しかしそんな俺の心配を無視してリコン学長は言葉は大人でもまるで子供のように駄々をこね始めて、勢いに負けてうっかり了承してしまったのだった。でもあの時のリコン学長の目は本気の目をしていて、俺が断ったとしてもきっと強引に着いてきたと思う。
「あの人はあの人で行動させる。ただ班が一緒なだけだと思ってくれ」
「リコン学長って戦えるのね。意外ですわ」
「センリに聞いた話だと相当な攻撃力を持っているらしい」
「学長の戦いが見れるなんてレアだぜ!」
「燃えてきたな」
「変なのに巻き込まれないよう注意っすね」
「……楽しみ」
リコン学長の参戦を知った生徒達は一段と気合が入ったようだ。それなら有難い。俺は咳払いをして盛り上がった場を静めると次の説明に移る。

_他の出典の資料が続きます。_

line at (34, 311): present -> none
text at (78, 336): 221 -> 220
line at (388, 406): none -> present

「そして、今回の作戦での指示係を担当するのはハルサキだ」
「「「えっ」」」
「集団行動故にその役割は必須だろう」
「いや、確かにそうだけどよ。委員長じゃねぇのかよ」
「ああ。今回はハルサキに頼みたい」
「俺は構わないが……アサガイ委員長はそれで良いのか?」
「…はい。大丈夫です。ハルサキさんの頭脳ならきっと良い戦術が思いつくとわかっているので」
「そうか…」
ずっと喋ってなかったアサガイ委員長が口を開けば明らかに悪い意味で心に響いている声をしていた。そんな深刻そうにさせてしまって申し訳ないとは思っている。
しかし今のアサガイ委員長の状態ではこの役目は務まらない。反社会政府討伐の作戦は、絶対に失敗出来ないのだ。俺は持っていた黒板用の書物を置いて手に付いた粉を払い落とす。

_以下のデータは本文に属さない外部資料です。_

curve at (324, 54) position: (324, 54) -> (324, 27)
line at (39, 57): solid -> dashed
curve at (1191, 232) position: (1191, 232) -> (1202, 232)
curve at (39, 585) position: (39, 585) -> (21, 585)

「この後座学がある。その時に他の指導者が反社会政府本部の地図を持ってくるはずだ。ちゃんと確認しておくように」
「「「はい」」」
「そしてアサガイ委員長」
「何ですか?」
「お前はサボりだ」
「さ、サボり?何を…」
俺は教卓から離れて教室の中央にあるアサガイ委員長の席に近づく。すると隣に机を置くカナトは勘付いたように怪しい笑みを浮かべた。
「んじゃあ僕から先生に言っておくっす」
「頼む」
「シンリン先生、一体…」
「サボりというよりも俺の時間外授業だと思え」
アサガイ委員長の腕を掴むとそのまま引っ張って強引に立たせる。そして俺は腕を離さずにアサガイ委員長を連れて教室を出て行った。
「シンリン先生!?」
「訓練室は別のクラスが使っている時間だな。書庫という気分でもない。ならば…」
「あの!私これから座学が!」
「だからお前は休みだ」
「ええ!?」
先程までずっと大人しかったのに俺に連れ出されたことによって慌て出す。それでも俺の手を振り払う気は無いようで、口では反抗しながらも足は俺に着いてきていた。
アサガイ委員長の成績なら1回休んだところで変わりはしないだろう。リンガネやヒマワリのように勉強でも元気過ぎる奴にはやらない方法だ。
それにしてもアサガイ委員長の腕が細くて心配になる。この腕であの特刀を十分に振るえるのだろうか。心配になってくるが今からどうこうしたってどうにもならない。
もう俺に何を言っても無駄だと理解したアサガイ委員長は黙って俺に連れ去られていく。目的の場所までの道のりであの生徒達に会わなければ良いなと心の中で願いながら俺は細い腕を確かめるように握っていた。